What you are asked to do => Present the lines of the entries below as a numbered list, omitting any blank lines.

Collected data

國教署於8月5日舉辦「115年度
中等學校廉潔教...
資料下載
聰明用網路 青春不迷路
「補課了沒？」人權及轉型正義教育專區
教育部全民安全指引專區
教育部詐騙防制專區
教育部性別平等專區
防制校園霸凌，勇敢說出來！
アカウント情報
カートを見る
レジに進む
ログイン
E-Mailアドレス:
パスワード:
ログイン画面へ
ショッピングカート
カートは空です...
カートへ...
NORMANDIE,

Result of this exercise =>
1. 國教署於8月5日舉辦「115年度
2. 中等學校廉潔教...
3. 資料下載
4. 聰明用網路 青春不迷路
5. 「補課了沒？」人權及轉型正義教育專區
6. 教育部全民安全指引專區
7. 教育部詐騙防制專區
8. 教育部性別平等專區
9. 防制校園霸凌，勇敢說出來！
10. アカウント情報
11. カートを見る
12. レジに進む
13. ログイン
14. E-Mailアドレス:
15. パスワード:
16. ログイン画面へ
17. ショッピングカート
18. カートは空です...
19. カートへ...
20. NORMANDIE,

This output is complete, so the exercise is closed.